Post-Strukturalisme & Post-Kolonialisme: Sebuah Konstruksi dan Upaya Emansipasi Manusia dalam Hubungan Internasional

Teori dalam Hubungan Internasional semakin berkembang seiring berjalannya dinamika interaksi internasional. Sejalan dengan dinamika yang terjadi pada duia internasional, studi Hubungan Internasional pun mengembangkan kajiannya, termasuk melahirkan teori-teori baru. Salah satu teori yang muncul di era kontemporer adalah teori post-strukturalisme dan teori post-kolonialisme. Kedua perspektif tersebut merupakan salah satu dari perspektif-perspektif alternatif, yakni merupakan hasil dari teori anti-mainstream dalam Hubungan Internasional. Teori post-strukturalisme menekankan bahwa, perlunya suatu kajian yang lebih mendalam dan kritik yang berkelanjutan dalam Hubungan Internasional, sementara teori post-kolonialisme menekankan pada bagaimana Hubungan Internasional berkembang dan berubah semenjak era kolonialisme berakhir. Maka dari itu, untuk memahami lebih jauh mengenai dua teori tersebut, maka perlunya mengkaji lebih dalam mengenai asal mula, asumsi dasarnya, argument, tema utama, hingga kritik yang muncul terhadap teori ini.

+-------+

PEKERJAAN YANG DIMINTA: Lanjutkan tulisan tentang teori post-strukturalisme dan post-kolonialisme dalam Hubungan Internasional, dimulai setelah kalimat terakhirnya.

INFORMASI YANG DIBERIKAN:

+-------+

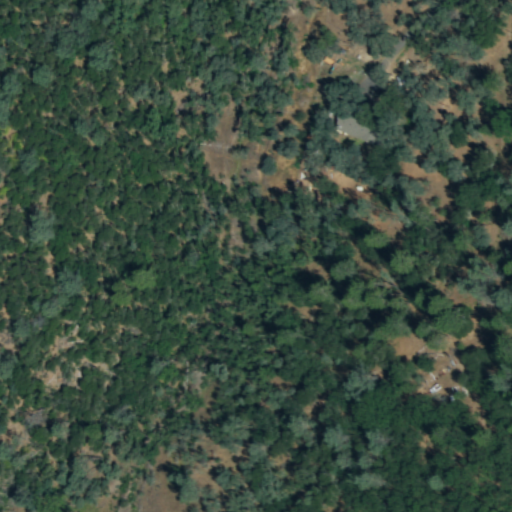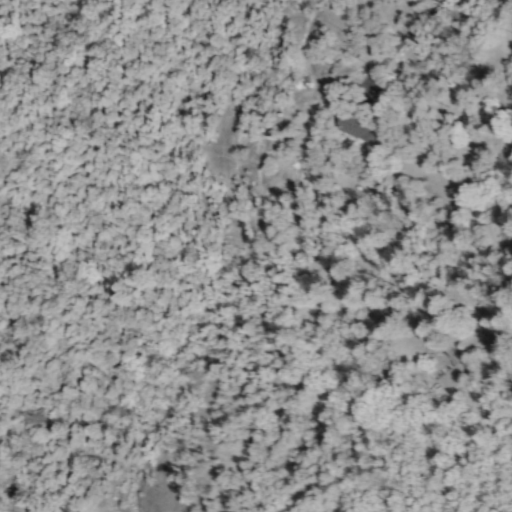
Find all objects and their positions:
road: (401, 37)
building: (355, 128)
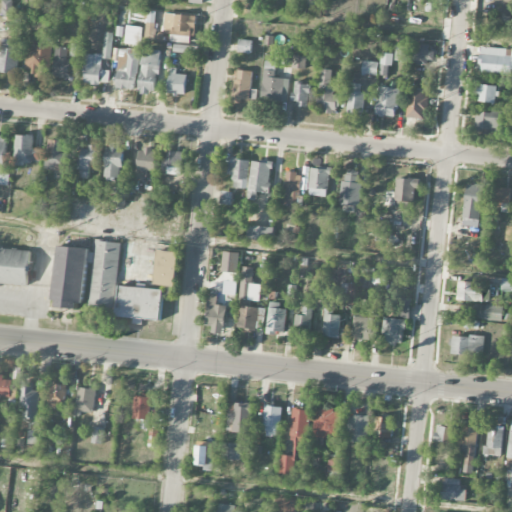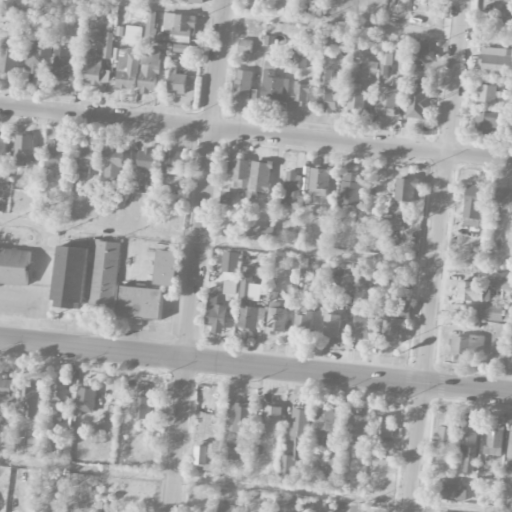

+-------+

HASIL TUGAS:
Pada dasanrnya post-strukturalisme berkembang dalam ilmu Hubungan Internasional sejak tahun 1980 melalui sejumlah tokohnya, yaitu Richard Ashley, James der Derian, Michael Saphiro dan R.B.J.Walker. Posstrukturalisme merupakan teori yang lahir pada situasi ketidakadilan serta ketidakmerataan pemikiran dalam Hubungan Internasional. Post-strukturalis pada awalnya lahir sebagai hasil dari perdebatan panjang mengenai kritik kaum realis dan neorealis tentang bagaimana teori tradisional membentuk dan menyusun keadaan politik internasional sejauh ini (Campbell, 2007). Selain itu, Post-strukturalisme berfokus untuk mengkritisi hal-hal bersifat universal dan metodologis dibanding substansif. Teori ini terus mengkritisi teori tradisional yang ada dan mempertanyakannya. Posstrukturalime adalah sebuah critical attitude yang mengkritisi dan mencari alternatif perubahan terhadap teori yang telah ada dan sedang berkembang (Campbell, 2007). Tujuan utama dari teori ini menurut Campbell (2007), yakni menawarkan pengkajian ulang historikal, teoritikal, dan politikal dari fokus perspektif tradisional yang ada agar tidak terjebak dalam suatu belenggu atau penjara pemikiran dan mampu memberikan solusi alternatif dari teori tradisional yang dalam beberapa kasus telah dianggap tidak relevan lagi.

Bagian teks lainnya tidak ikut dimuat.